Soft as the massacre of suns. I want to say those words over and over. By Evening’s Sabres slain. All those S-sounds. When I say it out loud, I whisper. Even when I just read it, the voice in my head is whispering. Soft. Massacre. This violence drops below the horizon, and we are in darkness.

I went looking for the Purple Martins. They used to congregate beneath the Causeway Bridge during the month of July. It was quite a show in the past. Clouds of birds moving in a supple, twittering, ellipsis, up and around the bridge. This went on for an hour before they came to rest beneath the bridge. Purple Martins are odd, territorial birds. The clowns of the air. A flock of knuckle-heads. They love coming back to the same place again and again, even if it’s not a good idea. The end of the Causeway Bridge has been their nesting place for as long as anyone can remember. Someone built a platform under the bridge so that the humans could watch the birds settle in for the night. Now, I have found that you can’t get to the viewing platform. It’s been closed off since the storm. They’re bolstering the levee, I imagine. Who knows? We have been cut off from our Purple Martins, one more casualty of the storm. Soft as the massacre of suns. One more thing we’ve had to live without, and for the most part, without knowing it’s gone either.

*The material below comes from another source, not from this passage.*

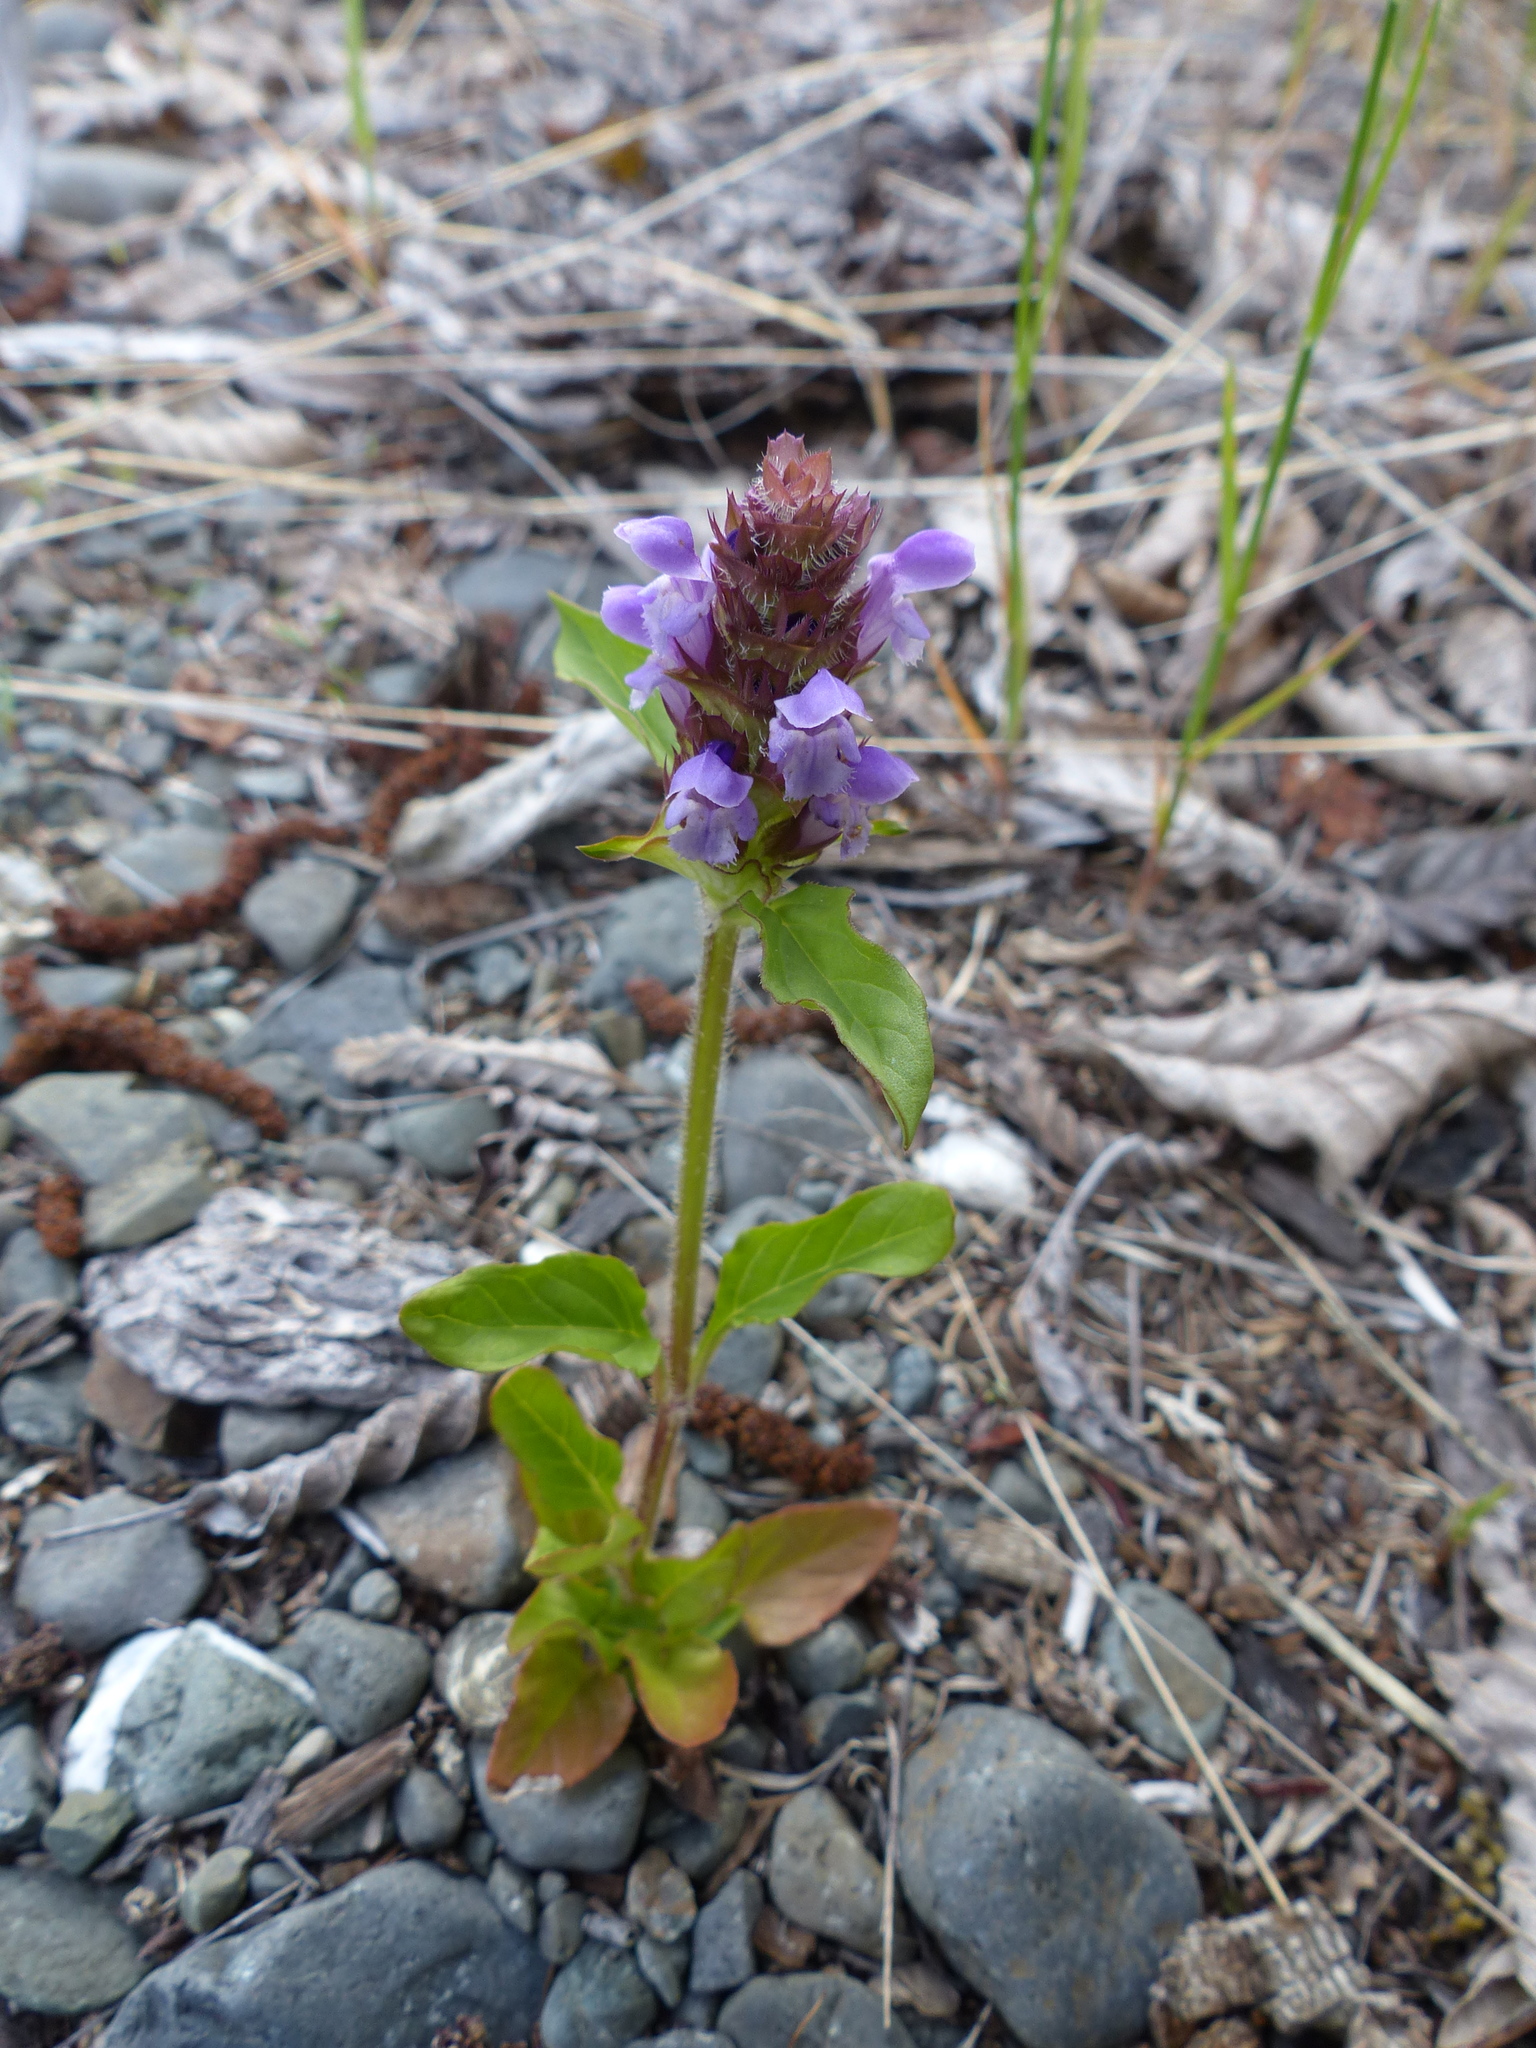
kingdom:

A soft massacre is one you might not notice. It happens with little outward sign or sound of violence. It’s that silent descent when no one is looking. When the enemy takes his quarter quickly and without rancor. It’s not personal. It’s not sneaky either. There is no moral corruption in such a murder. It is the natural order of light moving into dark. One must take the other. A relief almost. A death undeniably. A loss certainly. But one that releases itself without resistance.

Soft as the massacre of suns. I love writing it and saying it. This will be my mantra today, all day.

There is no enemy and no ally in such a battle. We know the sun will surge past the evening sky again the next morning. But when the sun comes to the end, when Emily looks at the sky, she sees a contest that the bright, life-giving force loses every time. Softly, softly. What is this muffled defeat? Her tone here is not neutral. Actually I hear excitement, as though she relishes the sight of this falling monarch. Each day, the sun king dies. In the moment of his death, the sky turns gorgeous colors and softens. In dying, the sun finally gives himself over, not only to the night, but he also releases the last portion of himself, which is the softest part. Those remaining whispers of sunlight are the most beautiful and the most tender. Only under duress and under the force of the night coming upon him, will the sun finally drop his armor and reveal what he has been protecting all day. The tender, delicate, most soft center. That explosion of pink, orange, blue, gold and purple bands of light before the end.

It’s a pity the evening has to kill the sun in order to pry loose his loveliest part. But some are stubborn that way.